If you’re in a suddenly stressful situation, freaking out is likely to make things worse. It can be hard to control, but staying calm, particularly if you’re in a position of leadership during the event, can make a huge difference.
From Ryan Holiday’s excellent book “The Daily Stoic“, he shares:
There is a maxim that Navy SEALs pass from officer to officer, person to person. In the midst of chaos, even in the fog of war, their battle-tested advice is this: “Calm is contagious.”
Especially when that calm is coming from the man or woman in charge. If the men begin to lose their wits, if the group is unsure of what to do next, it’s the leader’s job to do one thing: instill calm— not by force but by example.
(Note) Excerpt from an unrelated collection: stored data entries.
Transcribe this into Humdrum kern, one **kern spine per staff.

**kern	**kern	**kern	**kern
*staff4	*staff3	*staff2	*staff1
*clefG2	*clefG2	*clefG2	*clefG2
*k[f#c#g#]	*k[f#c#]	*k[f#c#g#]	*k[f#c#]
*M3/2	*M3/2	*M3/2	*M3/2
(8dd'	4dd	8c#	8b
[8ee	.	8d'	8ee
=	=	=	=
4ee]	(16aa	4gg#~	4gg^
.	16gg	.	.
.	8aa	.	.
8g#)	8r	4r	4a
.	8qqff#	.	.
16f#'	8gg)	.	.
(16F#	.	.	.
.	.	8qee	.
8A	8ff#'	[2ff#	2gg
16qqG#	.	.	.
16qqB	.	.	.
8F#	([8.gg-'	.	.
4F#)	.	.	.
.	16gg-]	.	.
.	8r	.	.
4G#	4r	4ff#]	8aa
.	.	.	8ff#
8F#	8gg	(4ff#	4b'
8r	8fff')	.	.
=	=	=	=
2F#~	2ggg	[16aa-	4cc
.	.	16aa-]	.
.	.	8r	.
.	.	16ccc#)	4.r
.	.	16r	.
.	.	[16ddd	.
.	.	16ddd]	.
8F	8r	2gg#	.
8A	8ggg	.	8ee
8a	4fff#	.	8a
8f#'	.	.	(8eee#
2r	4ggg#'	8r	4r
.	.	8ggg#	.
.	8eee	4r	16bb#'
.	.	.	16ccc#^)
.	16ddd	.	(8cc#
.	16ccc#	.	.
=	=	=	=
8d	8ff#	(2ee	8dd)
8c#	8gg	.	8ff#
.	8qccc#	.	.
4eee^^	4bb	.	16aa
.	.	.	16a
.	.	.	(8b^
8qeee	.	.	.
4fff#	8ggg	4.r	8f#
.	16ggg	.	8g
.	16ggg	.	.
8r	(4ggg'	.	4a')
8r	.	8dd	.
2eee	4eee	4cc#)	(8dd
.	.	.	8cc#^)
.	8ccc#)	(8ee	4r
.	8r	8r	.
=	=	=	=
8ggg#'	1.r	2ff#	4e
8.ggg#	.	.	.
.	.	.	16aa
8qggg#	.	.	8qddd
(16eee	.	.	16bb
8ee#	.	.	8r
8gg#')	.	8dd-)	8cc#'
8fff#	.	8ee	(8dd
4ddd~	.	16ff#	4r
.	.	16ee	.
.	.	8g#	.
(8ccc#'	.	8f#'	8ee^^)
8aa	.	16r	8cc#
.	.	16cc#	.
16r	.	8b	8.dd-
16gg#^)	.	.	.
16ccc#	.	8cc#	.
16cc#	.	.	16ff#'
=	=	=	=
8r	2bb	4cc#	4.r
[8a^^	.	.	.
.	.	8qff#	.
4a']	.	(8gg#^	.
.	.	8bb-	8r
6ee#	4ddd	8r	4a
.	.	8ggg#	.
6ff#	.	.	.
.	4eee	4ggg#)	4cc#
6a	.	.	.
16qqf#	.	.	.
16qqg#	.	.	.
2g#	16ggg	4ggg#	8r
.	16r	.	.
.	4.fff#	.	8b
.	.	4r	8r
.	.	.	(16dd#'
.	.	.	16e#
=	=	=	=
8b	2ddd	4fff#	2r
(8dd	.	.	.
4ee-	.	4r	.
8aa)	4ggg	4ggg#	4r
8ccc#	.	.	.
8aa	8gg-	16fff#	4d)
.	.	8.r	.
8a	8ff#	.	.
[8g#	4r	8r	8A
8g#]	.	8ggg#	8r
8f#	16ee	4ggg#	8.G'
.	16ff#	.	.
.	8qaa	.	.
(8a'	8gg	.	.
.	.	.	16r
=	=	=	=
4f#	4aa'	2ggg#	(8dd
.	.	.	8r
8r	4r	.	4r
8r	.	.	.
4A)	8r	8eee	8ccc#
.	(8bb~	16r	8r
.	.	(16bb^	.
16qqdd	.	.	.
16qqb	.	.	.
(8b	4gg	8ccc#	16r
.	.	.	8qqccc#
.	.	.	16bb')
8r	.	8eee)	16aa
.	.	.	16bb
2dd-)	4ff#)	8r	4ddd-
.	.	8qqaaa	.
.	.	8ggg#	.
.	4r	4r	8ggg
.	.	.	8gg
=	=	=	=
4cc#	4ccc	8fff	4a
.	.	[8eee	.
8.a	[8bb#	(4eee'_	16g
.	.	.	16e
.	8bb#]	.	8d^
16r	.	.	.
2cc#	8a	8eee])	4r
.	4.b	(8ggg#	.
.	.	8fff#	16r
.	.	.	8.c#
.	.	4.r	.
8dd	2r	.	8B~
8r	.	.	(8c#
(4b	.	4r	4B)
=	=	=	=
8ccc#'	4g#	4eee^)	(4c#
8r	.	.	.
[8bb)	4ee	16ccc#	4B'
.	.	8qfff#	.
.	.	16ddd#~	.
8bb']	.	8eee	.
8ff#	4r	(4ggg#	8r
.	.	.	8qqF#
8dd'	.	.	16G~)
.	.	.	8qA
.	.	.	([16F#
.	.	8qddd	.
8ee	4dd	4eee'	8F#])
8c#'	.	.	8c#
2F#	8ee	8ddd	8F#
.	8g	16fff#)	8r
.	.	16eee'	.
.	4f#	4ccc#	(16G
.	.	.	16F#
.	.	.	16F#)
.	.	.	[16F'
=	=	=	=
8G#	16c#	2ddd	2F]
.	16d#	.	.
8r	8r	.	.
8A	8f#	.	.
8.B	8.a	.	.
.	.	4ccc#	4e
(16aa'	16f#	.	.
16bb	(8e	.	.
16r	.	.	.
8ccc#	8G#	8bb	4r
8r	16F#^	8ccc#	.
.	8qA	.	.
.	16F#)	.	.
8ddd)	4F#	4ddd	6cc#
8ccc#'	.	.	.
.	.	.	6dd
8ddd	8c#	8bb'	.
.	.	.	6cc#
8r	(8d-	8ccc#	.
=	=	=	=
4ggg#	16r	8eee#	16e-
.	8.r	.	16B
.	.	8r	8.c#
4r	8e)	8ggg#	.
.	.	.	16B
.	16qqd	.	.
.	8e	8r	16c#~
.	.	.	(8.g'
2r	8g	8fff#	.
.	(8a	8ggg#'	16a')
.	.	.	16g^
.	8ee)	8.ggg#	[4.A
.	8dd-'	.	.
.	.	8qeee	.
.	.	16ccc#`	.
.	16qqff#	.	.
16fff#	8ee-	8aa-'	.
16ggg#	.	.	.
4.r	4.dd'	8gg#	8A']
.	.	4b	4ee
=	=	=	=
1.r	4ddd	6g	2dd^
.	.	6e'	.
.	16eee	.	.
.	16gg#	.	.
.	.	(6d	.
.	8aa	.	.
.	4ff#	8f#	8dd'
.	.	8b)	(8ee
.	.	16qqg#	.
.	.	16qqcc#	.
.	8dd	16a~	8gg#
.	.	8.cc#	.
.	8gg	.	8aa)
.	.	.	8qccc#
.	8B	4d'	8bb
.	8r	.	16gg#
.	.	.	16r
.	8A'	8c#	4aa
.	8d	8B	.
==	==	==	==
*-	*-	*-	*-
If you’re stressing out, others are apt to follow suit in that regard too.
Walk, don’t run
It’s similar to a practice I learned years ago about dealing with emergencies indoors. If you need to hurry to the kitchen because your child is crying, a brisk walk is a much better idea than trying to run. Running will save you perhaps a second or two, but will greatly increase your chance of running into something or falling down, either of which could make the situation worse.
It’s one of the reasons that you don’t often see paramedics running. Beyond the danger of it, walking quickly will help maintain a sense of calm, which can help the entire situation.
Keeping calm in a tough situation is always a good move.